COME PROCEDERE » Nel testo su Roberta Alloisio, spiega a che cosa la cantautrice attribuisce la scelta del dialetto e quali motivi lei stessa indica. Rispondi in una o due frasi.

BRANO DA LEGGERE »

Morta Roberta Alloisio: il ricordo di Lorenzo Coveri

Annalisa Fornasari

La cantautrice Roberta Alloisio è morta la mattina di venerdì 3 marzo per un arresto cardiaco. I funerali si svolgeranno lunedì 6 marzo, ore 15, nella chiesa di San Benedetto al Porto.

Per ricordarla pubblichiamo, in versione ridotta, un saggio che il nostro collaboratore Lorenzo Coveri le aveva dedicato nel 2015 e che era stato pubblicato nel numero speciale (2, 2015)
della rivista In Verbis intitolato Lingua, canzone, identità.

Genova, 03/03/2017.

[…] Ma è a Roberta Alloisio (nata a Ovada in provincia di Alessandria, da anni a Genova) che si deve il più significativo esperimento di declinare il dialetto (genovese urbano, con qualche lieve inflessione monferrina nella dizione) al femminile, e in più a proiettarlo all’indietro nel tempo e a espanderlo nello spazio geografico.

Brava esponente (spesso in collaborazioni con il fratello Gian Piero) del teatro-canzone, buona presenza scenica (derivante dalla sua lunga esperienza col Teatro della Tosse), Alloisio aveva debuttato a soli tredici anni sul palcoscenico del Teatro Ariston di Sanremo, in occasione dell’esibizione al Premio Tenco dell’Assemblea Musicale Teatrale di Gian Piero. Proprio alla sua carriera teatrale Allosio attribuisce la scelta del dialetto: “Mi sono accorta, lavorando in teatro, che c’era una spontaneità, un’energia e una libertà che difficilmente si poteva trasmettere con altri mezzi.

Quindi ho capito che forse quella era la mia direzione, tutto mi veniva molto più istintivo e naturale. Lavoro in maniera anomala, spesso mi capita di cucire tra loro frasi in disuso, magari tratte da manoscritti anche molto antichi”. Esigenza di naturalezza ma insieme operazione squisitamente artistica, rivolta anche al recupero di testi della tradizione.

Nonostante molte altre prove musicali e teatrali (con Giorgio Gaber, con Francesco Guccini, con Massimo Venturiello tra gli altri) è solo al 2007 che risale il suo debutto nella canzone d’autore in dialetto con l’album Lengua Serpentina [Lingua Serpentina] (con l’Orchestra Bailam, 2007, arrangiamenti principali di Franco Minelli). “Da donde ne vegnì? / Donde ti ne vegni, / lengua serpentinn-a?” [Da dove ne venite? / Da dove ne vieni, / lingua serpentina?]: è la lingua che taglia, la lingua delle pettegole. La lingua delle donne, o delle donnette.

ESTRATTO DEI DATI »

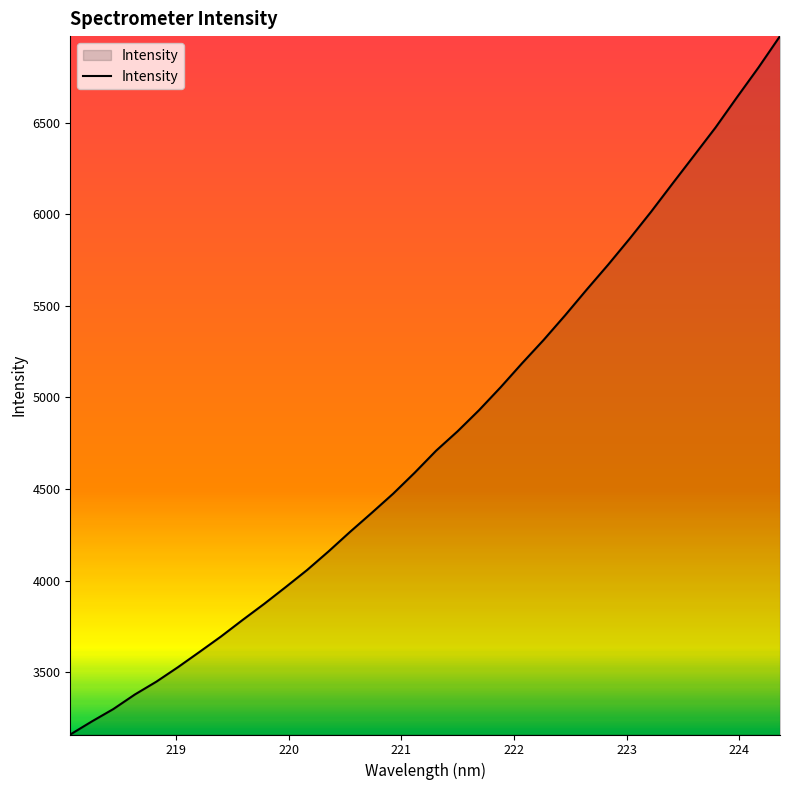

What is the smallest value displayed?

3159.4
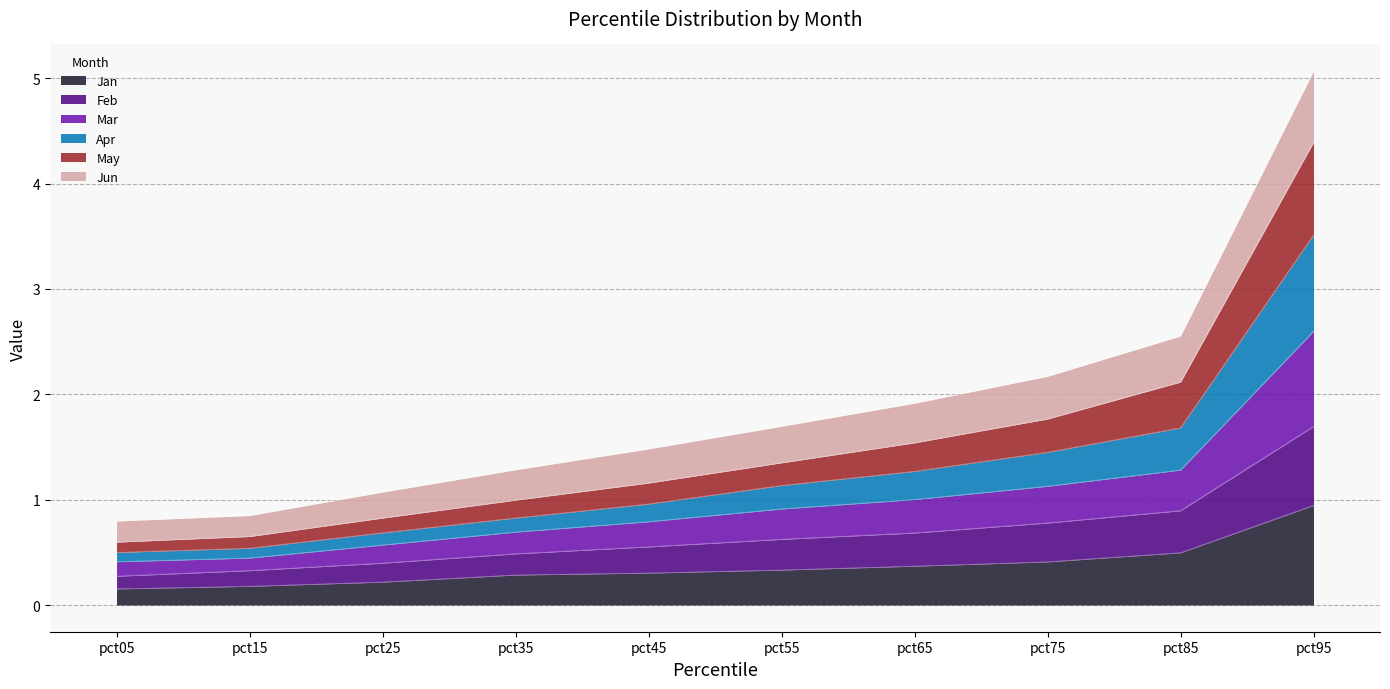

What is the total value across all series at pct25?

1.1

RISPOSTA ALL'ESERCIZIO » Alloisio attribuisce la scelta del dialetto alla sua carriera teatrale. Lavorando in teatro si è accorta che c'erano una spontaneità, un'energia e una libertà difficili da trasmettere con altri mezzi, e ha capito che quella era forse la sua direzione, perché tutto le veniva più istintivo e naturale.